Kazakhstan attracted record FDI inflows in 2016

The total amount of foreign direct investment in the economy topped $20 billion last year,” said Zhenis Kassymbek, Minister of Investment and Development in Kazakhstan during an exclusive interview with The Korea Herald. “Investors regard Kazakhstan as a gateway to the Eurasian Economic Union market of 180 million people.” The economy is already taking steps towards modernization. “Korea is one of [our] top priority investors,” said Kassymbek. The minister believes that Korean enterprises (EWY) (KORU) would be able to lend the necessary high-quality, advanced technologies and qualifications that the country is currently looking to capture.

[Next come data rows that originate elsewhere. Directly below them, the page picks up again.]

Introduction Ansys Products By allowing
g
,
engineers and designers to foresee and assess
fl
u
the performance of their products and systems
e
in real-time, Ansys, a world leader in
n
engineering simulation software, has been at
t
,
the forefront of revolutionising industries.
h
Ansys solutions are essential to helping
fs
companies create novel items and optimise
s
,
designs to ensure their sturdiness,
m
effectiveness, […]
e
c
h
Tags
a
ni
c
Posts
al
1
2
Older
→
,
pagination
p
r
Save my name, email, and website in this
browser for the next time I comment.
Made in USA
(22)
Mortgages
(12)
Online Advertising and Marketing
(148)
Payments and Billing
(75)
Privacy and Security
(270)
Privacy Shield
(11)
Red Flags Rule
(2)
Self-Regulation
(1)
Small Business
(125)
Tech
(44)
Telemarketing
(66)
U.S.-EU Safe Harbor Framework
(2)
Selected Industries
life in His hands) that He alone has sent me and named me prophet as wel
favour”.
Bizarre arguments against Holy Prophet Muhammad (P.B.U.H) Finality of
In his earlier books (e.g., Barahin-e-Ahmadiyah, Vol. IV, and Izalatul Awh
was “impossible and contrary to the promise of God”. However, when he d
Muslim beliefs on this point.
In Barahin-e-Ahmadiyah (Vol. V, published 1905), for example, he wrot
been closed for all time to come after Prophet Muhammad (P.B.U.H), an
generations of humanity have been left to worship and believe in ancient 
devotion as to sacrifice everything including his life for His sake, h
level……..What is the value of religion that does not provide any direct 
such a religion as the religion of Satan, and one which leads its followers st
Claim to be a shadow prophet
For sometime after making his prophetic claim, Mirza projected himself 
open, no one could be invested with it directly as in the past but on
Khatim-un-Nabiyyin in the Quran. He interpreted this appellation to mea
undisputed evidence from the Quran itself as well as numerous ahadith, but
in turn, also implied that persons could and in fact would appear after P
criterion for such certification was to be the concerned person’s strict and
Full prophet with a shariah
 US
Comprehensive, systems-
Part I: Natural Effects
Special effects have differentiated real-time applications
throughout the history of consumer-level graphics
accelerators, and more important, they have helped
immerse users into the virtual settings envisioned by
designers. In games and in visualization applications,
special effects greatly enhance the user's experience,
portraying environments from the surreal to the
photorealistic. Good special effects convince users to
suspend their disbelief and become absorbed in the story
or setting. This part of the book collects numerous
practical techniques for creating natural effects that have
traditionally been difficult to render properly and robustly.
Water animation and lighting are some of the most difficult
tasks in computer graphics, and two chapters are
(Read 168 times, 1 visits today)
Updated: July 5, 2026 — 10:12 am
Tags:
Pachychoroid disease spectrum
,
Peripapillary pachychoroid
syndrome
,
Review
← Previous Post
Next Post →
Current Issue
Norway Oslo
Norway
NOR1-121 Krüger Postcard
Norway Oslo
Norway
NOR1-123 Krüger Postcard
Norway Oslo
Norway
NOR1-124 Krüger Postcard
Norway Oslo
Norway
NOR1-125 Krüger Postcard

According to the National Bank of Kazakhstan, the gross inflow of FDI to Kazakhstan in 2016 stood at $20.6 billion, setting a new record with a 40% rise in FDI from the $14.8 billion attracted in 2015. The main recipients of the FDI were the mining industry, geological exploration, and processing.

For those who have been overlooking commodity-related sectors (DBC) for some time now, the mining industry in Kazakhstan certainly demands a second look.